- Problem:
All lines with the word "size" are to be found and copied from the listing.

++++++++

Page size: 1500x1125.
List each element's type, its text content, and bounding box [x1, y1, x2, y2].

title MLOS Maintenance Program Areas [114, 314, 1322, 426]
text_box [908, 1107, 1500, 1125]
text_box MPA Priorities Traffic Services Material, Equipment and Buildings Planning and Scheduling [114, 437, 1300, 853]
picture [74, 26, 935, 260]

++++++++

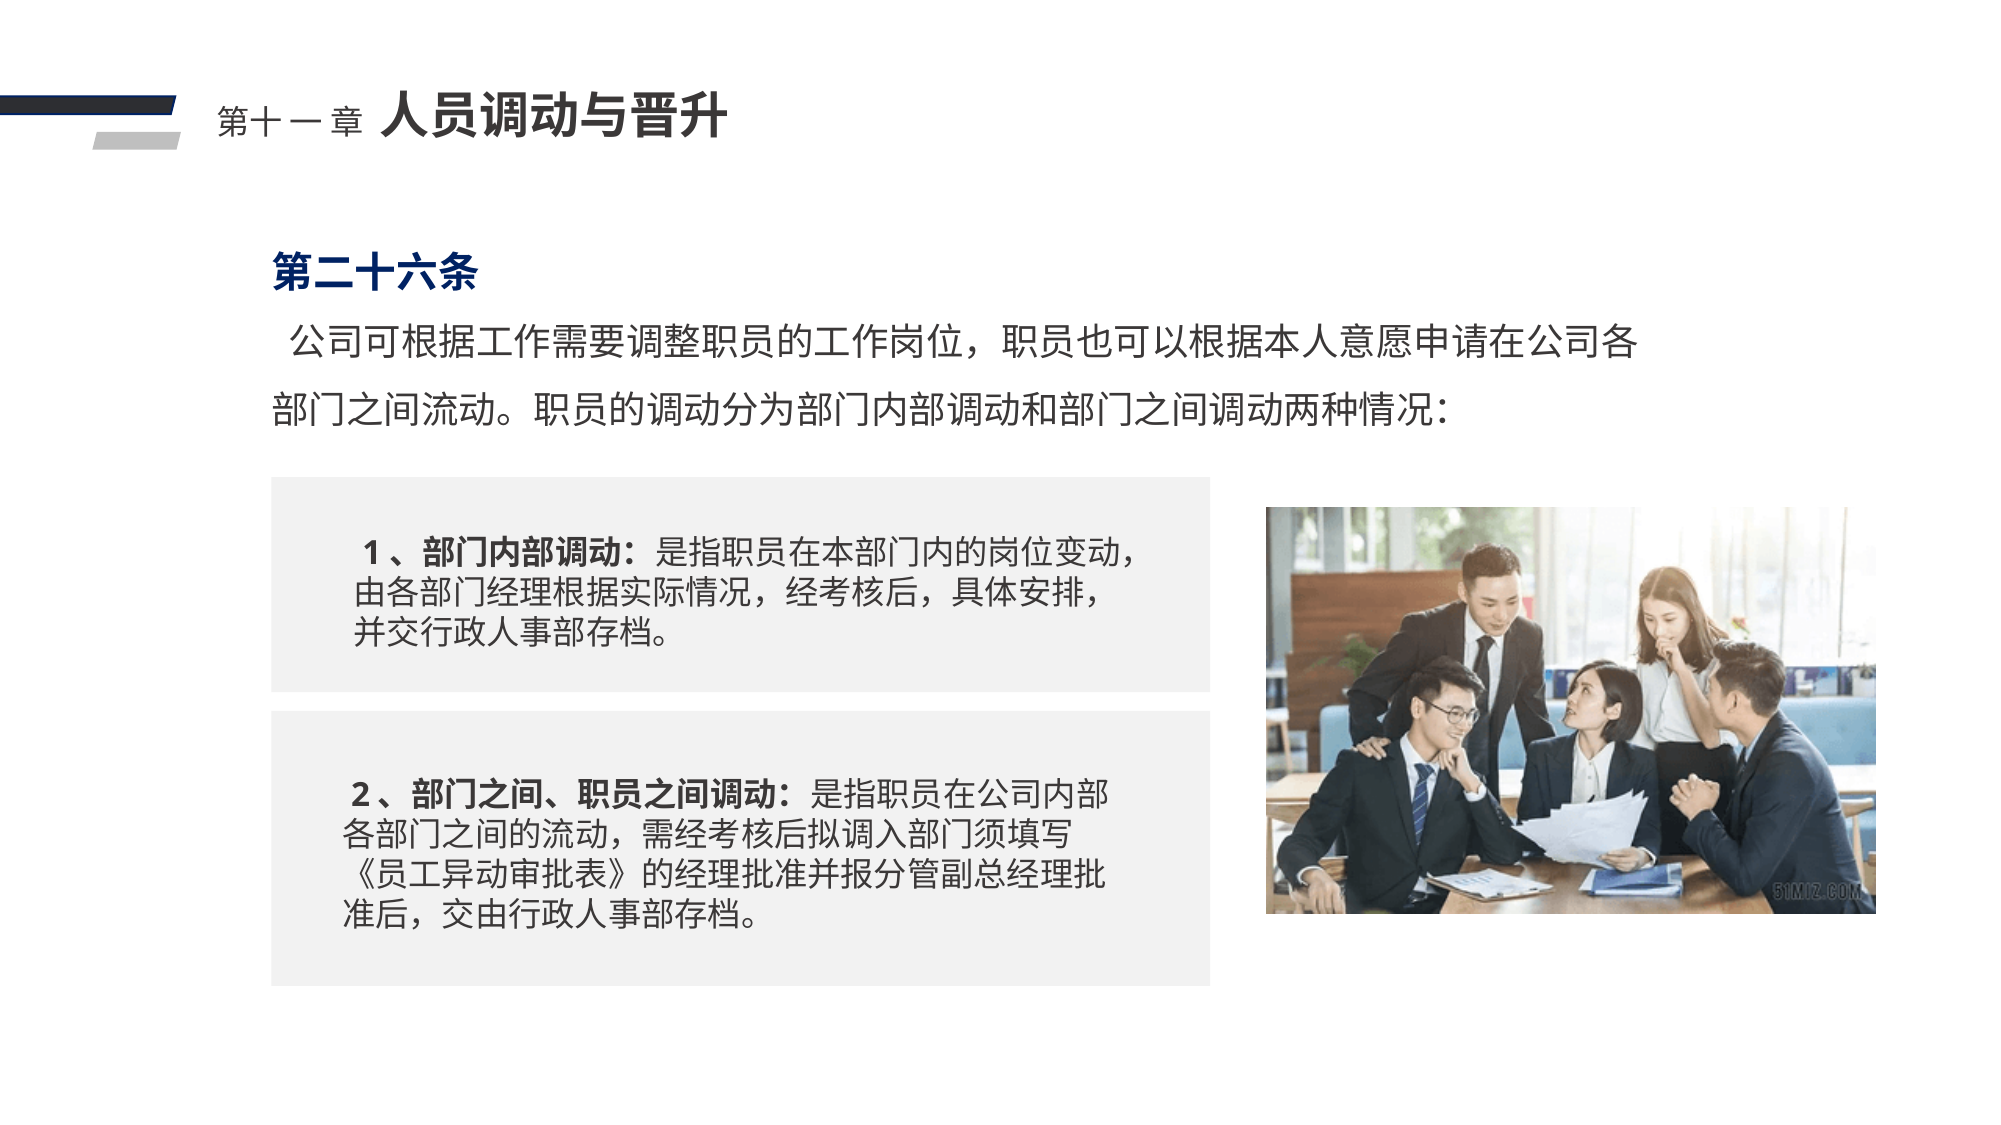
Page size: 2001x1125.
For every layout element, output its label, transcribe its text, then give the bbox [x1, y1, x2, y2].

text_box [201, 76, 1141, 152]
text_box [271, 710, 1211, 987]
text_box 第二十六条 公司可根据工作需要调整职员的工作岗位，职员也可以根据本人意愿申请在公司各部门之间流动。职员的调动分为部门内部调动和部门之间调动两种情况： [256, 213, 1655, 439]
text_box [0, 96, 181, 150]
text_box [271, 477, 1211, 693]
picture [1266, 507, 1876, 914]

++++++++

- Solution for this exercise:
Page size: 1500x1125.
Page size: 2001x1125.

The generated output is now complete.